Capital allocation best practices

Have standard criteria
. “There’s always some concern with regard to underesti¬mating cost and overestimating the benefit,” commented Jason Logman, principal, EPM Transformation Practice at The Hackett Group in an AFP FP&A Guide, Making Capital Allocation Decisions: The Role of FP&A. “What we’ve done from an FP&A capital planning perspective is to say that you should have some standard criteria, a gating process that cuts across multiple projects. The key is to set up a much defined set of metrics to evaluate the project and then check those.”

Keep it dynamic. Don’t just do the evaluation once at budget time and then put the analytics tools in the drawer.

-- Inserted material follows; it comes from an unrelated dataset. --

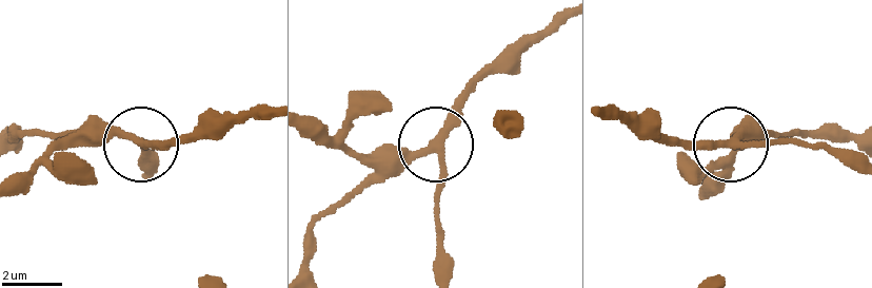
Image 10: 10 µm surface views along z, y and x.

Experts suggest that FP&A keep running the project through the same gating process at each budget period or at significant project milestones. According to one finance executive, this should be an ongoing process, not a one-time shot. That way if a project is headed south, the company can cut its losses and invest its capital elsewhere.

Run through multiple scenario analyses. Most companies have a baseline, best and worse-case scenario. To add more value, FP&A should run the numbers through more advanced analytics that take into account multiple possible risks to produce a more nuanced range of possible outcomes. According to Mark Pellerin, a principal with Oliver Wyman, what’s important is for companies to work on improving their forecasting through disciplined scenario analysis. “No single scenario would be right,” he said. “You want to understand the directional outcome.” One of the shortcomings is that these scenarios are not revisited as more information becomes available. According to this risk expert, the question FP&A should ask is: “How is the project performing against these multiple scenarios? Given these factors, make the decision change the slope of the cash flow forecast.”

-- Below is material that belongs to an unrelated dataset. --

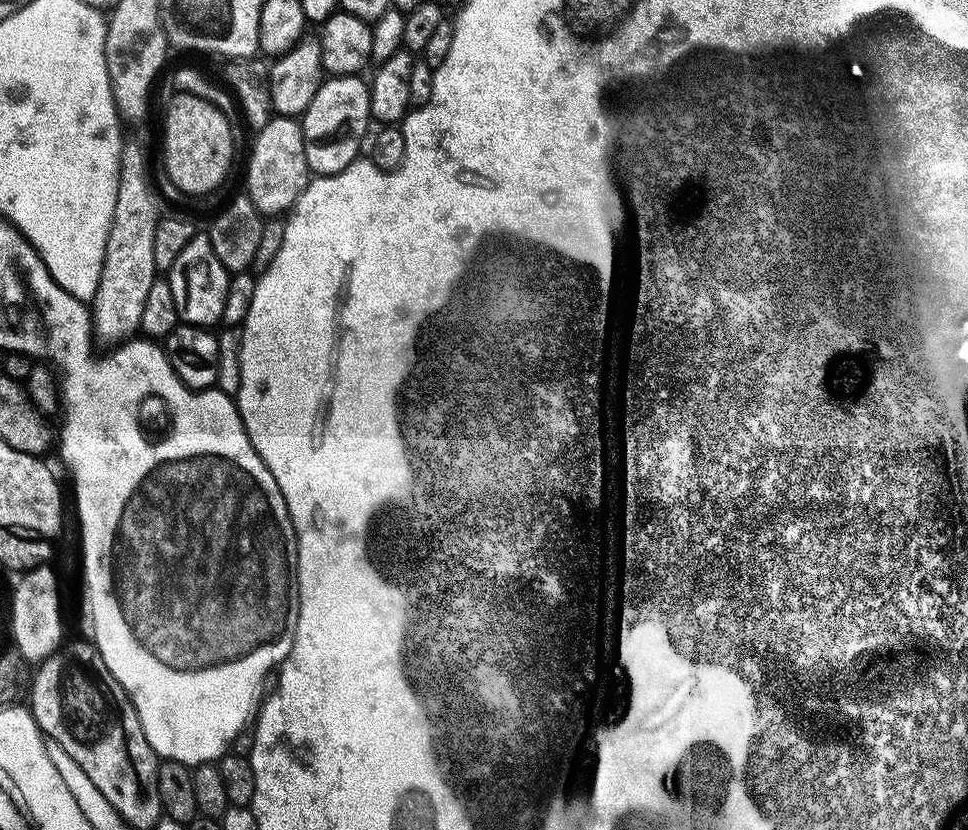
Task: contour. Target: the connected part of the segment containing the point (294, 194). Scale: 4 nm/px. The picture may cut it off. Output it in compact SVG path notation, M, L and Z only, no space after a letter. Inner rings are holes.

Don’t jump into the business case too soon. Too often, business analysts jump too quickly into making the business case, focusing on what they know and avoiding what they don’t know and other factors that are hard to predict.  Experts suggest FP&A takes a step back and frame the project within its multiple risk factors before looking at costs and benefits.

Minimize bias. The trend toward driver-based modeling and data-driven decision-making should help FP&A and the business minimize human subjectivity and management bias in the capital-allocation process. Trying to reduce gut-feel decisions and introduce more information, using big data, competitive information and potential risks into the forecasting process can help increase forecast reliability.

Conduct a post mortem. Finally, the NYU study showed many companies fail to recoup their cost of capital repeatedly. To prevent repeated mistakes, FP&A needs to do a post-mortem at the end of the project to assess whether it yielded expected returns and if not, why. “Go back and have a real hard conversation about where the project ended up,” the Hackett Group’s Logman said. He suggested FP&A executives initiate a serious conversation with business leaders and management about the cost and benefit estimates.